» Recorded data
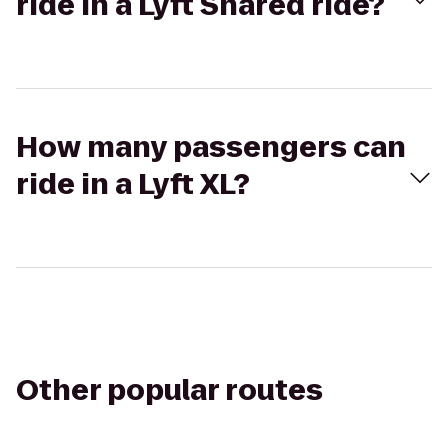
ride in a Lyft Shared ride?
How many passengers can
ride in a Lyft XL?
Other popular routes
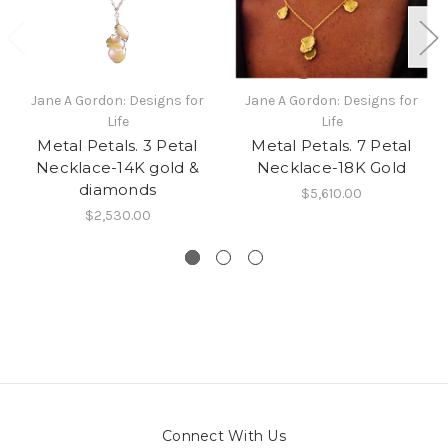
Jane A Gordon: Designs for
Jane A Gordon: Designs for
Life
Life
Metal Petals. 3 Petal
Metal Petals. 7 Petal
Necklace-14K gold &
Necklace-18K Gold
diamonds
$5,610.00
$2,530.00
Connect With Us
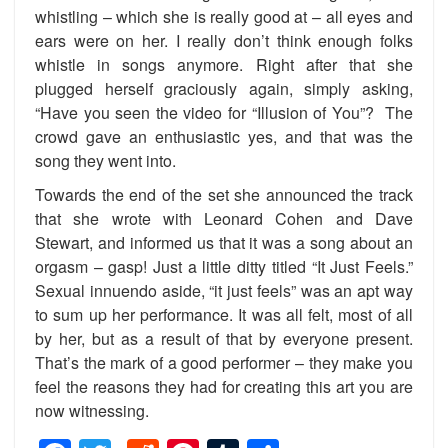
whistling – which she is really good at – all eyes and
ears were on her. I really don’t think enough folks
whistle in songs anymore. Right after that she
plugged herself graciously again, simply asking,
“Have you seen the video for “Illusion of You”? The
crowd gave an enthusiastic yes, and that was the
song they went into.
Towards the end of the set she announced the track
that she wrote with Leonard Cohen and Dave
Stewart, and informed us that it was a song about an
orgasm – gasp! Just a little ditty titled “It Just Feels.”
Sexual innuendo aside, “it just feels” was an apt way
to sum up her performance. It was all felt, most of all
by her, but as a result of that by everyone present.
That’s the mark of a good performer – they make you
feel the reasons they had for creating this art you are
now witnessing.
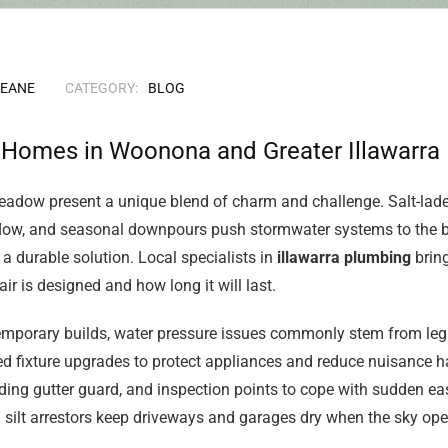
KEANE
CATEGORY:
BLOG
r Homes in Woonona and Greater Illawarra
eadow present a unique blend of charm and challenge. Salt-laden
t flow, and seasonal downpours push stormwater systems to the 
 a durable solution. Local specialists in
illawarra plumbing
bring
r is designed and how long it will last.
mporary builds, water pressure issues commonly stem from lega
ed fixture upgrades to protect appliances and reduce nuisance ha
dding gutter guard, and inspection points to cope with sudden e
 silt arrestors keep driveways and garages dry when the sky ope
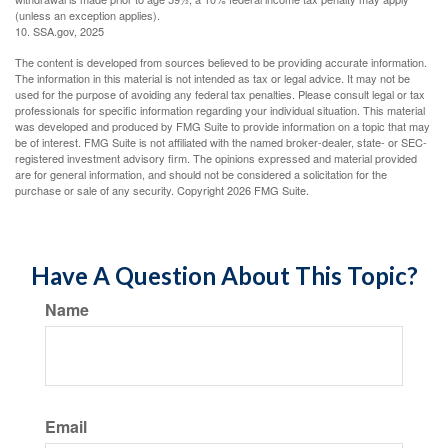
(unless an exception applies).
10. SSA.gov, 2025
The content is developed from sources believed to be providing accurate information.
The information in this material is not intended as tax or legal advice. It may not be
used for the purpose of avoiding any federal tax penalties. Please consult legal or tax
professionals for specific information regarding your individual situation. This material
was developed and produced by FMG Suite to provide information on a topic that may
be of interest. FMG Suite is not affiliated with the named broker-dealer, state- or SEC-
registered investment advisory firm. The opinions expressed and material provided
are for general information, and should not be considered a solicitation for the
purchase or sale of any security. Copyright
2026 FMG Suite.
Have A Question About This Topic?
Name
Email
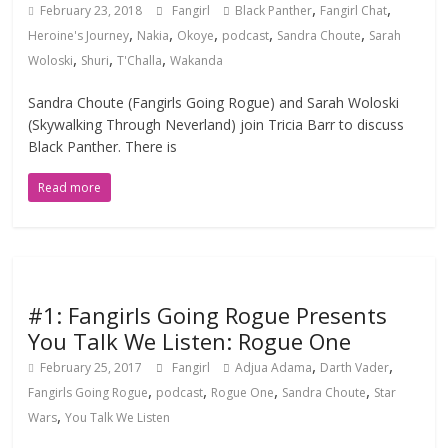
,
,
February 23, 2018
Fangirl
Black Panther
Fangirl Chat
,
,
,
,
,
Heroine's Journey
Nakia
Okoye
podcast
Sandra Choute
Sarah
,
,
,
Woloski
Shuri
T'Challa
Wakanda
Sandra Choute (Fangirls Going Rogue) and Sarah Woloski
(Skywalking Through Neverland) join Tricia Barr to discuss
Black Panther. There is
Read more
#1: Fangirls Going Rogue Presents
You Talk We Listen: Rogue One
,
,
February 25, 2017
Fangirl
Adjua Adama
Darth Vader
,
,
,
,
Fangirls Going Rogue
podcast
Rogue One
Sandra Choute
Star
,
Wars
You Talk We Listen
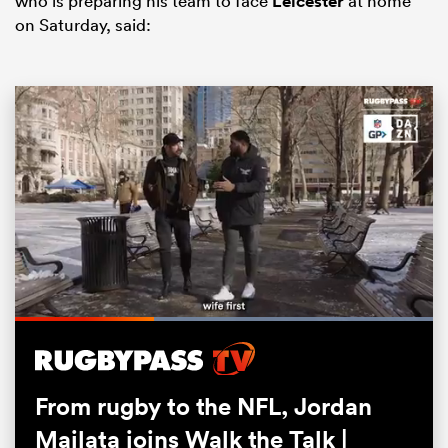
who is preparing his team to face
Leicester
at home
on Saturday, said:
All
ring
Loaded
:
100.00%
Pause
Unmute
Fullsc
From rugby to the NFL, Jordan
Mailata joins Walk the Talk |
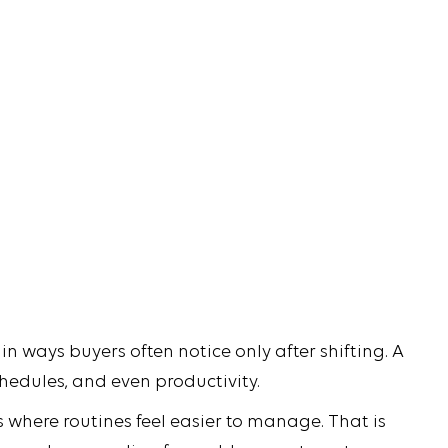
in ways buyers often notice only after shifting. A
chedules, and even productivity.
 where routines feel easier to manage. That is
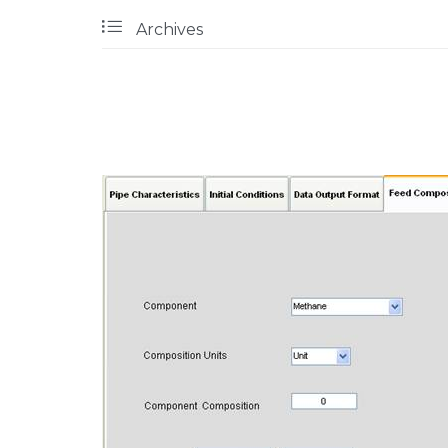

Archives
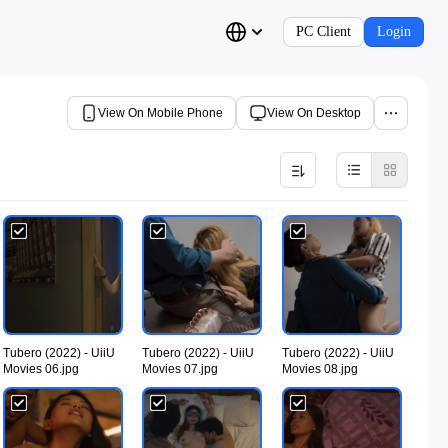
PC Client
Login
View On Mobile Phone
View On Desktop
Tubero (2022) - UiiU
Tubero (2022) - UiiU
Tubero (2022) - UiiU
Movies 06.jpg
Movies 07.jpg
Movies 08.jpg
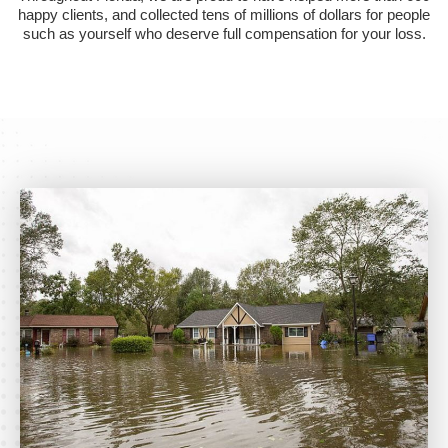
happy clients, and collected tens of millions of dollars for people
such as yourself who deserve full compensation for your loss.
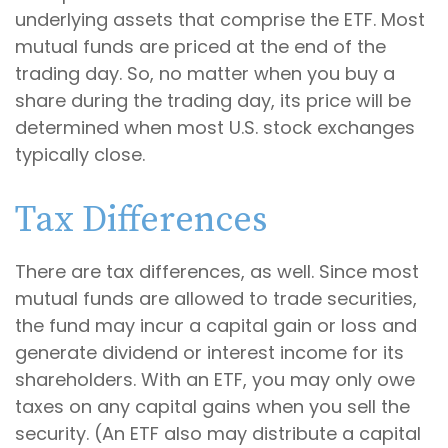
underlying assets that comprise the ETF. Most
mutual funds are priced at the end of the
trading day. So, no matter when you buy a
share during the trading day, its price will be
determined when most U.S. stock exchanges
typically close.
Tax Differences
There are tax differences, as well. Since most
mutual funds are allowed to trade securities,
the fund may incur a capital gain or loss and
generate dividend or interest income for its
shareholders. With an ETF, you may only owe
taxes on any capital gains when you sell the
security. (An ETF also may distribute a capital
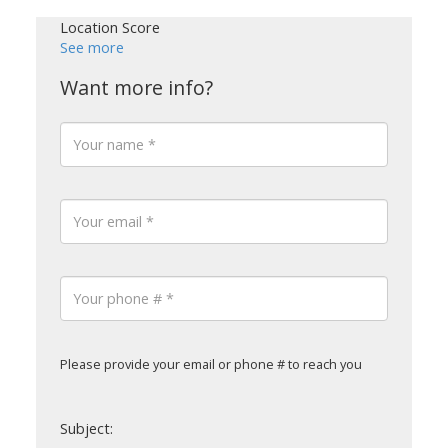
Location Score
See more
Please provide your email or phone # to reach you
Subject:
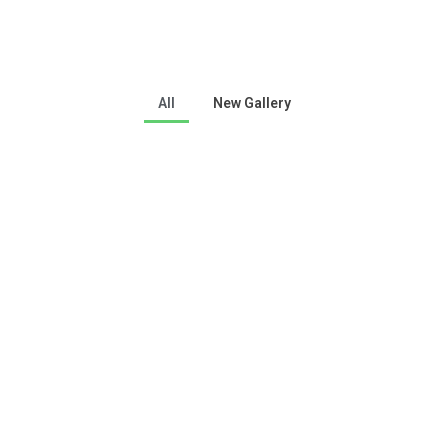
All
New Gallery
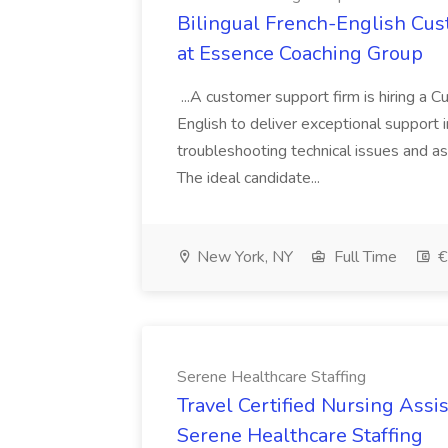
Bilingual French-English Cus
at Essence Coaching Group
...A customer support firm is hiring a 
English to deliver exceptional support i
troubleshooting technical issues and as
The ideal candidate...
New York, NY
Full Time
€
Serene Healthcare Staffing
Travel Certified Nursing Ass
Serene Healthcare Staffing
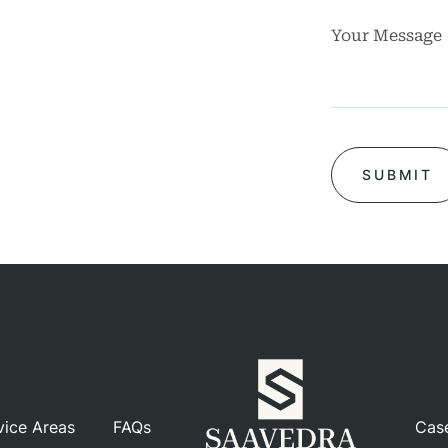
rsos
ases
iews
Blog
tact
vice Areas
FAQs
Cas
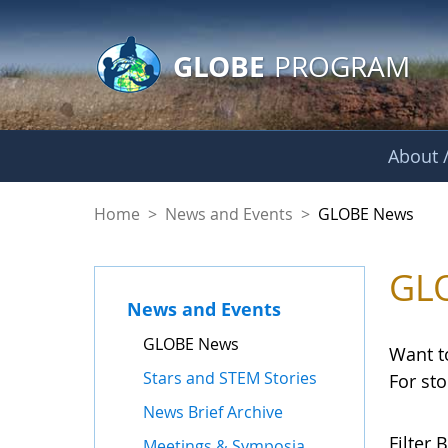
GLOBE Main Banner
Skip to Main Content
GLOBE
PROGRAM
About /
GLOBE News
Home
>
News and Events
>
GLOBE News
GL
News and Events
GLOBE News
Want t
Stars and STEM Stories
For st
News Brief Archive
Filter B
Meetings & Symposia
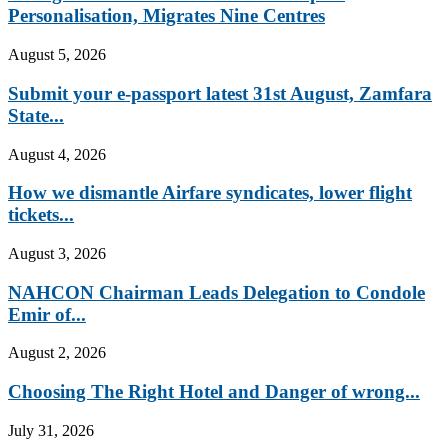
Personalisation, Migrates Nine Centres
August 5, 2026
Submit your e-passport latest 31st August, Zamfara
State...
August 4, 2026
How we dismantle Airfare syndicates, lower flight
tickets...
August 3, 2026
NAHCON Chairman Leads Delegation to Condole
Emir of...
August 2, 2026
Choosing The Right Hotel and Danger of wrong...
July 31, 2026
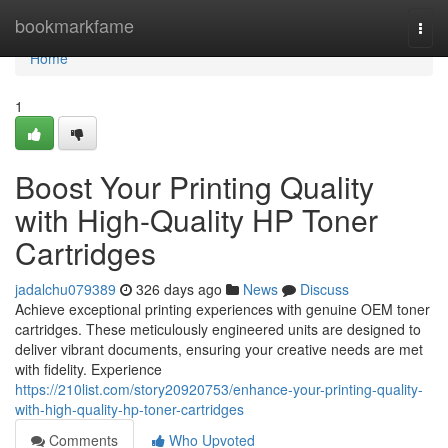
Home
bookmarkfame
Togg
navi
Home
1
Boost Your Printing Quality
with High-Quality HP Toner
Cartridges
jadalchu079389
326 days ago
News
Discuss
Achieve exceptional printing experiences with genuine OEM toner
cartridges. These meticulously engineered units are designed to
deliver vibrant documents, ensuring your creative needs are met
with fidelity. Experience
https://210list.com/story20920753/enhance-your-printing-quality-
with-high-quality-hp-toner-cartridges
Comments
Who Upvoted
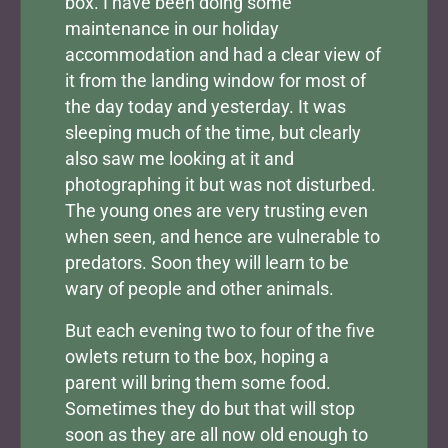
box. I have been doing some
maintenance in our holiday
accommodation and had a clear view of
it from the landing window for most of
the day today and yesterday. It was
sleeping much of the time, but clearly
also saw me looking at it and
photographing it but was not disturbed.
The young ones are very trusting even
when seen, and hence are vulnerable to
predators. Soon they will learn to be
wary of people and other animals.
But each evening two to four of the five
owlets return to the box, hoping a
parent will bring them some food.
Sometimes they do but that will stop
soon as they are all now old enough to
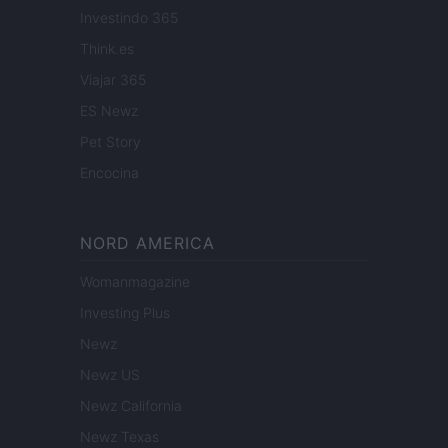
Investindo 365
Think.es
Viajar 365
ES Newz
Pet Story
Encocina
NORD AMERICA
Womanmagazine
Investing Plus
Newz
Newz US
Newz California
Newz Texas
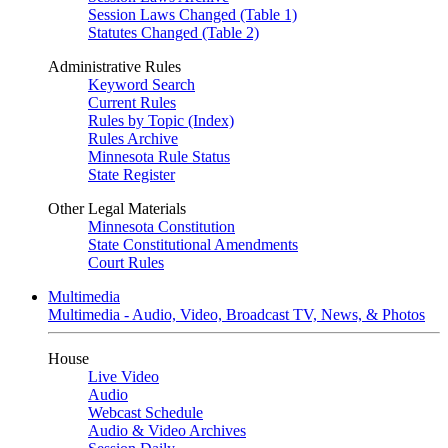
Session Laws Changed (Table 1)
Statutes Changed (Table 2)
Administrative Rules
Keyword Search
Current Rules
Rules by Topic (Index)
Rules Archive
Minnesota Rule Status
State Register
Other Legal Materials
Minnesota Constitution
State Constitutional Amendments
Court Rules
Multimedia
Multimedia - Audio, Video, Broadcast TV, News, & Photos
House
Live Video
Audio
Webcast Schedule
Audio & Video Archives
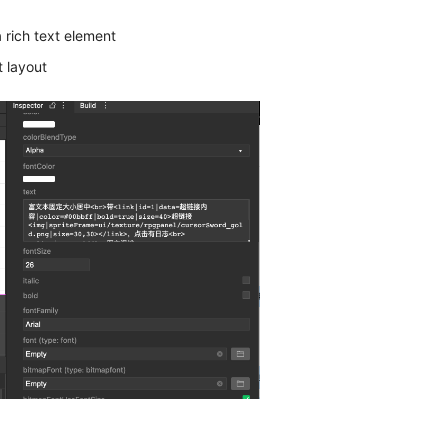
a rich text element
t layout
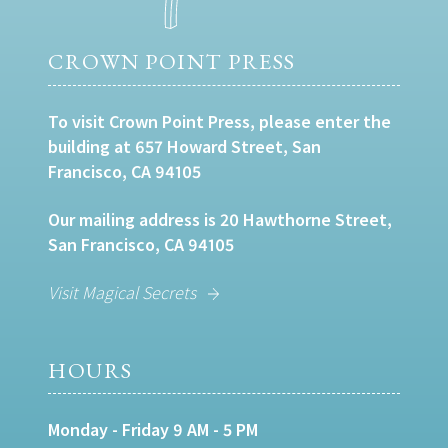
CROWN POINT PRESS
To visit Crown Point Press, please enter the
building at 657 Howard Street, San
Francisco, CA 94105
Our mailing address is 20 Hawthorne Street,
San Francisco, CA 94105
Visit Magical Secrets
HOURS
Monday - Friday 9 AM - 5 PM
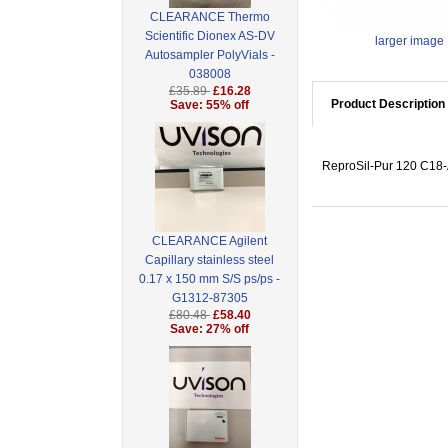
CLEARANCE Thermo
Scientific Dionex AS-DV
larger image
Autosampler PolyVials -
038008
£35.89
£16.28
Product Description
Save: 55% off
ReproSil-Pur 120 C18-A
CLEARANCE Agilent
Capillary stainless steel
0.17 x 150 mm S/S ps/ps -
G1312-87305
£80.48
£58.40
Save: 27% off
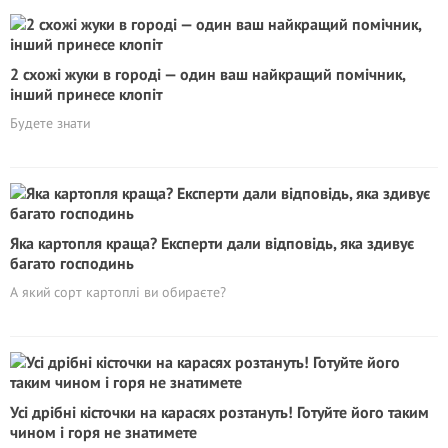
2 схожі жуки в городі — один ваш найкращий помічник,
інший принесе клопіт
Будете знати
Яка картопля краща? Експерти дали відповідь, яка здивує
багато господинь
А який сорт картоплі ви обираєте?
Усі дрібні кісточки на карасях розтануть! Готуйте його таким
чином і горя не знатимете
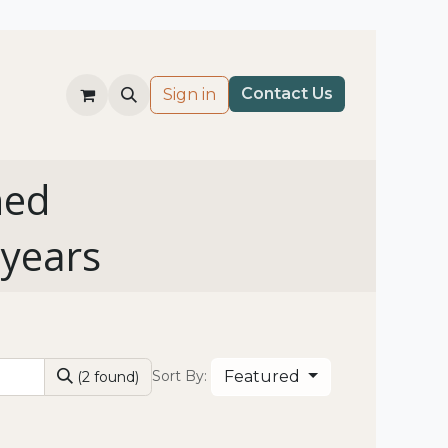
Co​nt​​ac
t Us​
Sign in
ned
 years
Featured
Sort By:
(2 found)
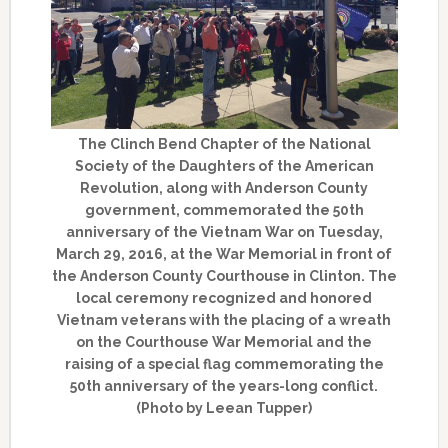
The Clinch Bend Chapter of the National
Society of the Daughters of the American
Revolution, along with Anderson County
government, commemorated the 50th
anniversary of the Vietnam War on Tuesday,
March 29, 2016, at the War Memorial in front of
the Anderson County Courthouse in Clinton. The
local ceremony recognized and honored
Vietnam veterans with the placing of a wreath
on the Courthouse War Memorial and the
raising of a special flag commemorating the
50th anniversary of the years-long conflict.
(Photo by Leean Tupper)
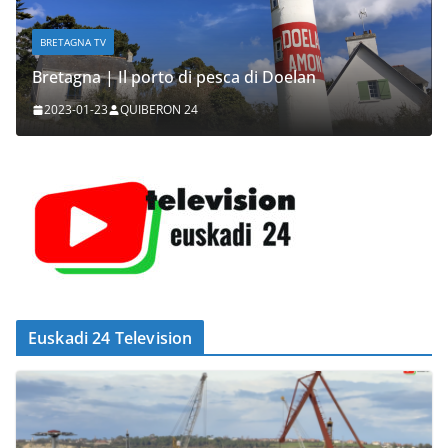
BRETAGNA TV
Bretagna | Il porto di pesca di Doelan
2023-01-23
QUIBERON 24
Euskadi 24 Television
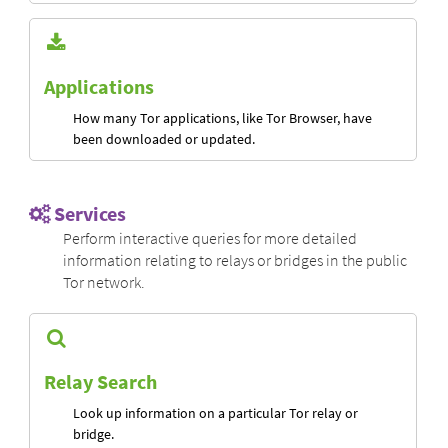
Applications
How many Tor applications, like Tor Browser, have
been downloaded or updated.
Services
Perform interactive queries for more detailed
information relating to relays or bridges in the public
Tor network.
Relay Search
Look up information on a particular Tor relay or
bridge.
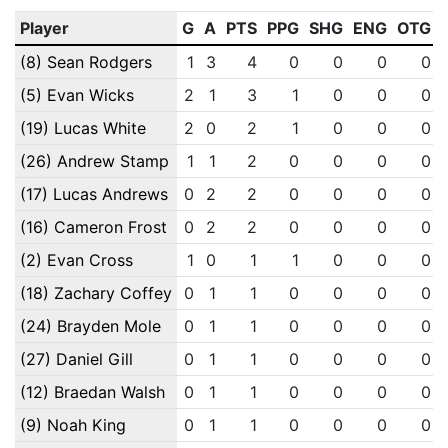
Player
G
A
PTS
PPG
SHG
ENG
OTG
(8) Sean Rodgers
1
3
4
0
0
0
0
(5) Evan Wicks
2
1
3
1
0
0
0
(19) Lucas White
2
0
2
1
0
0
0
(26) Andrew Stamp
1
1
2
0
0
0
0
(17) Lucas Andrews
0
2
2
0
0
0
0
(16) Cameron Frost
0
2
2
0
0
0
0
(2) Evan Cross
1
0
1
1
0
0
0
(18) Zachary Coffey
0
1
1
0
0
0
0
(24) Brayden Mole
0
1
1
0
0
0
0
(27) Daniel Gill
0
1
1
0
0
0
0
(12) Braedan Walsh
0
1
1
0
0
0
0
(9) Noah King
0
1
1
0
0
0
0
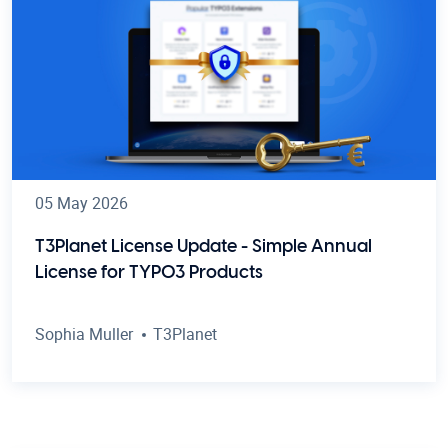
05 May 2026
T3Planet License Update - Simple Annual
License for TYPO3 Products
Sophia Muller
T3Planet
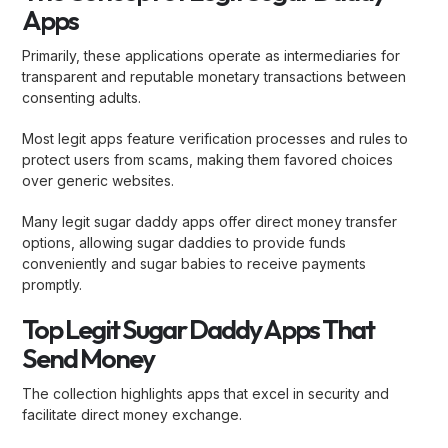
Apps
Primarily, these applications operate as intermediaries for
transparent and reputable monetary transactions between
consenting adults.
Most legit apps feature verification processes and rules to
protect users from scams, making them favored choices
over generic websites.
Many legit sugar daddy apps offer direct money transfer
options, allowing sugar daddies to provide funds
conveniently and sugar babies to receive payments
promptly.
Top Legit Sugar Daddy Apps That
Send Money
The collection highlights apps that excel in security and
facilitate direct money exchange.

» Your assignment
Return, from the data, each line where the string "after" occurs.

» Your response
whistle in songs anymore. Right after that she
in ways buyers often notice only after shifting. A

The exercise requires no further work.